Segment Open

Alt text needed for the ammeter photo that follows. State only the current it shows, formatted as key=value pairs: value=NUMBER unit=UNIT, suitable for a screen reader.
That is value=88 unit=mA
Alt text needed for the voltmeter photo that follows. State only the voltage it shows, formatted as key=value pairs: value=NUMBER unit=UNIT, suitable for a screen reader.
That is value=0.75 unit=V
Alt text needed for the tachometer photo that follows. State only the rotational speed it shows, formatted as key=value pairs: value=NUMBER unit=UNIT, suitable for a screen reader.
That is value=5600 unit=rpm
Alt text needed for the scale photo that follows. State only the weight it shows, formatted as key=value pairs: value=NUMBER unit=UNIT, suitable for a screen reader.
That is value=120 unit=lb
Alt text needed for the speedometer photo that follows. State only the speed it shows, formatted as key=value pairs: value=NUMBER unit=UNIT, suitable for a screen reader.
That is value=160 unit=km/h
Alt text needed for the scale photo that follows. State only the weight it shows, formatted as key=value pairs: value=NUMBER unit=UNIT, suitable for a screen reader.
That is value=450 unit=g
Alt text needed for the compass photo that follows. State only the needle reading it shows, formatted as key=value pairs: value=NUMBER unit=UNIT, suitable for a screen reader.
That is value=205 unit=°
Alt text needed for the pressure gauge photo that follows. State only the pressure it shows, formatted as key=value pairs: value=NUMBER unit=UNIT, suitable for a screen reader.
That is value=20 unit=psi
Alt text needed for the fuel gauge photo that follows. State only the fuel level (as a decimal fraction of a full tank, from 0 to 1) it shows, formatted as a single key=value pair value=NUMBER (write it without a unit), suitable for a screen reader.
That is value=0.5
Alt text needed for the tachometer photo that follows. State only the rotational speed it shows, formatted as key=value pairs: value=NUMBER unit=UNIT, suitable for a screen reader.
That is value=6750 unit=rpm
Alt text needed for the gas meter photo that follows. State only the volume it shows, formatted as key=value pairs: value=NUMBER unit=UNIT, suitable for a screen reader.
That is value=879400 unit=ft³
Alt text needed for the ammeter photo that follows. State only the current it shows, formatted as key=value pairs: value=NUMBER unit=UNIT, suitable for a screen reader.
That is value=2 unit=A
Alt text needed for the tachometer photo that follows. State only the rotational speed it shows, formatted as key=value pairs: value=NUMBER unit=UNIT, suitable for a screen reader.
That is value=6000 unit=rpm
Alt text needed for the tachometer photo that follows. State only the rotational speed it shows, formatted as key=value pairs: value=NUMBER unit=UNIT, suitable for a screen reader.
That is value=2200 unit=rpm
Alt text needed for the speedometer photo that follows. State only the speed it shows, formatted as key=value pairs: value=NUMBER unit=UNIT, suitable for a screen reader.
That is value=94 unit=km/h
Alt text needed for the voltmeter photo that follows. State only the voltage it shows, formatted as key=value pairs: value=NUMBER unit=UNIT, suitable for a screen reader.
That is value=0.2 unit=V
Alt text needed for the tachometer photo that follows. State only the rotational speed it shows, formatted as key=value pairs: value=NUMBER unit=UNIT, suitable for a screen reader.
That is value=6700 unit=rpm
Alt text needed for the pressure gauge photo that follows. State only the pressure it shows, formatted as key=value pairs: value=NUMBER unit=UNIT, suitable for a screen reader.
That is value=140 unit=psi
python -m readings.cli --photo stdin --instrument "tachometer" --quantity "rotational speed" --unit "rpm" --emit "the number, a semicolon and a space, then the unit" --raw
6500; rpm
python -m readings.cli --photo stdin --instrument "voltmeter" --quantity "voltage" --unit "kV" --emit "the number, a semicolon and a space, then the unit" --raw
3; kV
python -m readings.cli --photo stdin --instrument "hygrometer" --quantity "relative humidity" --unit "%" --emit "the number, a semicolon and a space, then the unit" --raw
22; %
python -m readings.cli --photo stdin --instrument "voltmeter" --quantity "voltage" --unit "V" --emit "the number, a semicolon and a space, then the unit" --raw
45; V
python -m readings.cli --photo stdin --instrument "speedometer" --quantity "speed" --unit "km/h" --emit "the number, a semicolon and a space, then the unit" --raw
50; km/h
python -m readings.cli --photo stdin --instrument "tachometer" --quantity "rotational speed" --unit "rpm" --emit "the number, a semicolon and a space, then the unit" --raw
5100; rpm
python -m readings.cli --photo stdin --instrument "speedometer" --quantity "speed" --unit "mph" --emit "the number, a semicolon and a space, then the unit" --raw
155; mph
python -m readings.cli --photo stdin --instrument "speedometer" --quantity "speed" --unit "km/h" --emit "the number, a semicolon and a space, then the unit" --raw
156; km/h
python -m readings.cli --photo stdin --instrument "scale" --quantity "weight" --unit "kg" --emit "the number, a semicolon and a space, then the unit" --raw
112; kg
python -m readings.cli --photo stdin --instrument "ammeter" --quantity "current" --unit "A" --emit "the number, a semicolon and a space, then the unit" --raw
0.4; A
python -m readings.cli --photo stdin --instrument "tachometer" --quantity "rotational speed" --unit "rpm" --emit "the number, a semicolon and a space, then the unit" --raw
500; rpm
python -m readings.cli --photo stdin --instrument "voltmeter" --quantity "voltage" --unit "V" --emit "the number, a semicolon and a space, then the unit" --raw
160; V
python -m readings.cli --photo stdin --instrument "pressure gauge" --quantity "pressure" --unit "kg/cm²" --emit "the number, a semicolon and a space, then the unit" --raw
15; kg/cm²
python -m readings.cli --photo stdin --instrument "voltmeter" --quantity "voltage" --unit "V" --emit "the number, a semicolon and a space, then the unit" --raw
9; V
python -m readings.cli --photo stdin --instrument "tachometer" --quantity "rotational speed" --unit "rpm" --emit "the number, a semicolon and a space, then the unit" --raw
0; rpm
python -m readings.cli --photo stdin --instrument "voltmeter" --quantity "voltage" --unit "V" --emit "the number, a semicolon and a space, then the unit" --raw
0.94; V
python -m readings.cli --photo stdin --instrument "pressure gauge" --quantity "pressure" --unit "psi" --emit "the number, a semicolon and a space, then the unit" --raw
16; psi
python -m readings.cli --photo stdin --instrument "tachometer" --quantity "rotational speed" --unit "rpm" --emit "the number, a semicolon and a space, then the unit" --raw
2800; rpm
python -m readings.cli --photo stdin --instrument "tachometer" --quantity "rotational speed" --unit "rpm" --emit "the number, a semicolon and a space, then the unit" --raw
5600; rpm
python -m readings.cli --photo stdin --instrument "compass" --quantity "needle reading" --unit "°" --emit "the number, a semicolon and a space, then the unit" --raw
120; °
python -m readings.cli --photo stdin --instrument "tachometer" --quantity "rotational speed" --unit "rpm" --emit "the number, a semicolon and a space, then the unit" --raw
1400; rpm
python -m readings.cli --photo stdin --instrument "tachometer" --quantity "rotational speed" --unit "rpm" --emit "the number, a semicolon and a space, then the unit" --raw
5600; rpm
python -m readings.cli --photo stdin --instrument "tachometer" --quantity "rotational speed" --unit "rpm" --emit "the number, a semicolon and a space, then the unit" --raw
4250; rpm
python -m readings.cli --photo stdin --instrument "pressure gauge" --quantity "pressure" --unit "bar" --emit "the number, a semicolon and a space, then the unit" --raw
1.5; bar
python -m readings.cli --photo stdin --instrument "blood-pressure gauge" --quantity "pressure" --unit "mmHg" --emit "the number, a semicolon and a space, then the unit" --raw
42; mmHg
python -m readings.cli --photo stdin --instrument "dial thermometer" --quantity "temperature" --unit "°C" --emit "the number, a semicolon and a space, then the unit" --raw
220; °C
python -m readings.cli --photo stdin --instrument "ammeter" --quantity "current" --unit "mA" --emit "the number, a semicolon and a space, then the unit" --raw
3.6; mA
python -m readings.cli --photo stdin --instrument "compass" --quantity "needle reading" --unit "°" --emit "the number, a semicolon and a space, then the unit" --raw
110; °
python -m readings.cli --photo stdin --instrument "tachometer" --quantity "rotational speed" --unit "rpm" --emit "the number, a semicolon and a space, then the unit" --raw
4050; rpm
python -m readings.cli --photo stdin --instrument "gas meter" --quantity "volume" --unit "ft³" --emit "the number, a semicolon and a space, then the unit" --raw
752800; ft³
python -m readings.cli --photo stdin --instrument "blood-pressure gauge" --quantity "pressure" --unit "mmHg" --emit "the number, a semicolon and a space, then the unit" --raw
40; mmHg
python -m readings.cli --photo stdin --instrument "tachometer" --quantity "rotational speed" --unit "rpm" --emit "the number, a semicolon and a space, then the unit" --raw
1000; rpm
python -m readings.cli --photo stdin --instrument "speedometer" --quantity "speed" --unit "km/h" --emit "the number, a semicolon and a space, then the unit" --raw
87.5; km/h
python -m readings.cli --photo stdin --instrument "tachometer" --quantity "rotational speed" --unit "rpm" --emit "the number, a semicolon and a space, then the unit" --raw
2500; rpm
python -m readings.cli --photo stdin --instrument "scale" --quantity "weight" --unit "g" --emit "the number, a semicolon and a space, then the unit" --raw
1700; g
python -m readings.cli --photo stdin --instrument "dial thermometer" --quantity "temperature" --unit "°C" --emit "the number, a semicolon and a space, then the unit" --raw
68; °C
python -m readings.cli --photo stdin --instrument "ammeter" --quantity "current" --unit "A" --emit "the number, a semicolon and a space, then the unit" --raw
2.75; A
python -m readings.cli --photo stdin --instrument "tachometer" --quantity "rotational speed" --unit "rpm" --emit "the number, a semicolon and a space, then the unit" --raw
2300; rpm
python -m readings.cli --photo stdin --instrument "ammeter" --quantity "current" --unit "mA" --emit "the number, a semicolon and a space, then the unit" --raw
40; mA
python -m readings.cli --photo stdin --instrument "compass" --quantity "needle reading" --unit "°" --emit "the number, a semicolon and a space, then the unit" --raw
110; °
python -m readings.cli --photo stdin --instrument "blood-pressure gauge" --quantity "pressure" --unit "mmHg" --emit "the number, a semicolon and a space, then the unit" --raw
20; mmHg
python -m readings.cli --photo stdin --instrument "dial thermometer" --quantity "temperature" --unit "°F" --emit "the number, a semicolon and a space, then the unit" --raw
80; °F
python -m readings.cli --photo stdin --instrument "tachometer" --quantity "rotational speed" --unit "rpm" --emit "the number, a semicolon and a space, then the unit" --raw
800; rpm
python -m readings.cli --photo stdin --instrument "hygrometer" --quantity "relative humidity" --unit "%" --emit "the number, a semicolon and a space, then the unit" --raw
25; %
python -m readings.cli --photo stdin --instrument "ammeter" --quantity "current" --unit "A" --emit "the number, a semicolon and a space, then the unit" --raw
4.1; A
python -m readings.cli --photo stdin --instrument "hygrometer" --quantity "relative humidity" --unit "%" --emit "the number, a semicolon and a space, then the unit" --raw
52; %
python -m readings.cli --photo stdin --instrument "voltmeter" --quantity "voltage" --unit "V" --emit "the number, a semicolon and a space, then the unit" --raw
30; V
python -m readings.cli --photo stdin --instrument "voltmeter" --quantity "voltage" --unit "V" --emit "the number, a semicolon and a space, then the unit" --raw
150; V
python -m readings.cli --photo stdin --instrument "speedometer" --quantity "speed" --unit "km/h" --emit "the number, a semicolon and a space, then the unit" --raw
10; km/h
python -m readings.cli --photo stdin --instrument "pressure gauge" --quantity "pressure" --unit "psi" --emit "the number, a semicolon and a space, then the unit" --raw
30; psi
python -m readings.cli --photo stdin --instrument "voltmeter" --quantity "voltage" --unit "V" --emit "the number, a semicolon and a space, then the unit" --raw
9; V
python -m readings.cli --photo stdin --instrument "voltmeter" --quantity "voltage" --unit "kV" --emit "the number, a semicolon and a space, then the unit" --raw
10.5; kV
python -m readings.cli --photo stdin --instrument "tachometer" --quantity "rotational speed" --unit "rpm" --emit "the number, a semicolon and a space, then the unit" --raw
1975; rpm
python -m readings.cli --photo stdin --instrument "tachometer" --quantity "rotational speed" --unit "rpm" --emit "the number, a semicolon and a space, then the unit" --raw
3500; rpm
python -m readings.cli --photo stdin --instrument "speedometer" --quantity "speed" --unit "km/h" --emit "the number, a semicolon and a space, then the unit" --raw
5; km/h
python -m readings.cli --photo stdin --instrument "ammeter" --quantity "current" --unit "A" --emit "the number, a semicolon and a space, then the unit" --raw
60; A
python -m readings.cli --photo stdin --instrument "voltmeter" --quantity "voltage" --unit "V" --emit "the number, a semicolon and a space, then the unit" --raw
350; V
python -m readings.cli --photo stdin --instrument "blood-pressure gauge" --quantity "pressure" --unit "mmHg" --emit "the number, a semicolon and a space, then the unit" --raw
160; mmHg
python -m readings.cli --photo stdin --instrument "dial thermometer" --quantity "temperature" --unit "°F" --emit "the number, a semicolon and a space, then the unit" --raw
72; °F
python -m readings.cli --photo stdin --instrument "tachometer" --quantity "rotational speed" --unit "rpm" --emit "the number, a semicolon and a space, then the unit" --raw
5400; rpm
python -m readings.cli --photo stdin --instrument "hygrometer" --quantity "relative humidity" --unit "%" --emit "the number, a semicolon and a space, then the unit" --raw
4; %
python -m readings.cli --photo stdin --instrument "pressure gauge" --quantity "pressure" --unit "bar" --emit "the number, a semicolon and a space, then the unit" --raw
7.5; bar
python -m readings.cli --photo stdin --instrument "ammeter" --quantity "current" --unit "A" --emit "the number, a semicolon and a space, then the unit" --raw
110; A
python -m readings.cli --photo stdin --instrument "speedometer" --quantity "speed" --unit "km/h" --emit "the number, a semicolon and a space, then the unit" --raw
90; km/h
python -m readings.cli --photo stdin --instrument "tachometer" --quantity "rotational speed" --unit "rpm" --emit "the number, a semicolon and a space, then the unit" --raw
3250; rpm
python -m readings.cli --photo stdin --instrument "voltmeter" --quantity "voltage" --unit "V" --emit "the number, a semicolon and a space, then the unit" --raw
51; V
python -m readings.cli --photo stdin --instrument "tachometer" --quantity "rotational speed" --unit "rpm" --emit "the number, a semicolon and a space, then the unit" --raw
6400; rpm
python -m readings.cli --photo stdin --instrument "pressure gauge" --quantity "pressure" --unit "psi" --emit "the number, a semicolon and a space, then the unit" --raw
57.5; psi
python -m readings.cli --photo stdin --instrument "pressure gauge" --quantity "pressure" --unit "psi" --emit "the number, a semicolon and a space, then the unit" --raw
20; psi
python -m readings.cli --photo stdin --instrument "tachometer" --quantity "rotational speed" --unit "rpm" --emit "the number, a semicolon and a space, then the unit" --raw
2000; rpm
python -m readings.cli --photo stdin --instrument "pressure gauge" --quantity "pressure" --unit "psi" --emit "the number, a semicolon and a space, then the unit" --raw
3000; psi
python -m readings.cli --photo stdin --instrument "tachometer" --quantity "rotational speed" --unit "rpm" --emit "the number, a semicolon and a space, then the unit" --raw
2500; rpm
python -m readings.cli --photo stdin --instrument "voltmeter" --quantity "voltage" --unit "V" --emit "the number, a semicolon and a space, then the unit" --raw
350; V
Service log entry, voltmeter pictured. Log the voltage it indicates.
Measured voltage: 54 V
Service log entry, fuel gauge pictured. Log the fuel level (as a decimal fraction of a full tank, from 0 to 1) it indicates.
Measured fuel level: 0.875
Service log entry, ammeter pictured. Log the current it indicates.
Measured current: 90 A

Segment Closed

YOUR INSTRUCTIONS —
Can you rewrite the part of the listing that runs from its first line through the line containing "That is value=0.75 unit=V", both included, as a Markdown table with a Row column numbering each line and a Line column holding its text, leaving out blank lines?

SOLUTION BELOW —
| Row | Line |
|---|---|
| 1 | Alt text needed for the ammeter photo that follows. State only the current it shows, formatted as key=value pairs: value=NUMBER unit=UNIT, suitable for a screen reader. |
| 2 | That is value=88 unit=mA |
| 3 | Alt text needed for the voltmeter photo that follows. State only the voltage it shows, formatted as key=value pairs: value=NUMBER unit=UNIT, suitable for a screen reader. |
| 4 | That is value=0.75 unit=V |